Mardi 1 octobre 2002, 16 h 00

Le trois-mâts Belem entré en collision avec un chalutier franco-espagnol.

LORIENT (AFP) - Le trois-mâts Belem, dernier survivant français des grands voiliers marchands, est entré en collision lundi soir avec un chalutier immatriculé à Bayonne au nord-ouest de l’Ile de Groix (Morbihan).

L’accident n’a fait aucun blessé.

Vers 22 h 30 lundi soir, le Belem a fait savoir au Centre Régional Opérationnel de Surveillance et de Sauvetage qu’un chalutier l’avait percuté à l’avant, provoquant des dégâts matériels qui ne mettaient pas en danger la flottabilité de l’embarcation mais supposaient un retour au moteur au port de Lorient (Morbihan).

Le Thetys [orthographe exacte Tethys], qui a pris la fuite dans un premier temps, a été rapidement identifié puis enjoint par une navette des Affaires maritimes et le CROSS Etel de rejoindre également le port de Lorient (Morbihan). Il souffre également de dégâts matériels sans incidence sur la flottabilité à l’avant.
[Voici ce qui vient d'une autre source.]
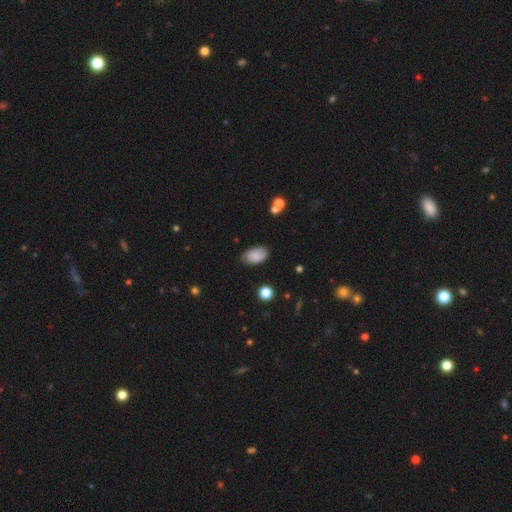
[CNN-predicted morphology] This appears to be a smooth galaxy with no disk features (84%) that is in between round and cigar-shaped (93%). Merging: none (75%).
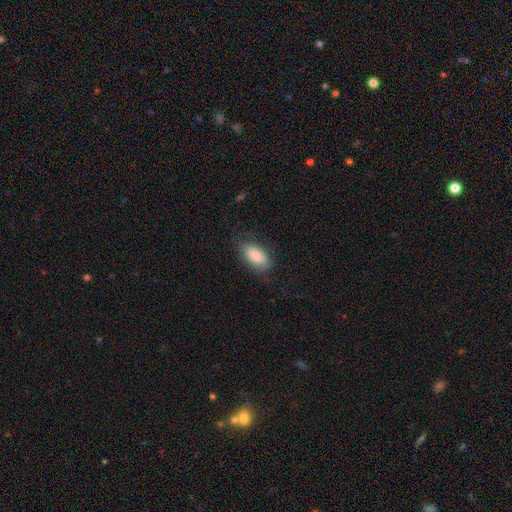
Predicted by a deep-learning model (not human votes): smooth 84%, featured or disk 9%, star or artifact 6%. Down the decision tree: how rounded — in between (93%); merging — none (74%).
Son équipage, composé de 7 personnes, des Espagnols et des Français, était toujours interrogé à 15 h 30 mardi par les gendarmes maritimes, a-t-on appris auprès de ces derniers. L’équipage du Belem, ainsi que les témoins de la scène étaient également en cours d’audition.

Selon les gendarmes, rien ne permet encore de dire qui était en faute, l’accrochage relevant “d’un accident de la circulation”.

Le Belem avait quitté Lorient lundi matin avec 16 membres d’équipage et 45 passagers à bord pour un stage de quatre jours d’initiation à la navigation à la voile.

Le bateau, qui souffre d’un enfoncement de la coque, est rentré vers minuit au port de Lorient où il se trouvait toujours mardi après-midi. Les passagers étaient toujours à bord, selon les gendarmes maritimes.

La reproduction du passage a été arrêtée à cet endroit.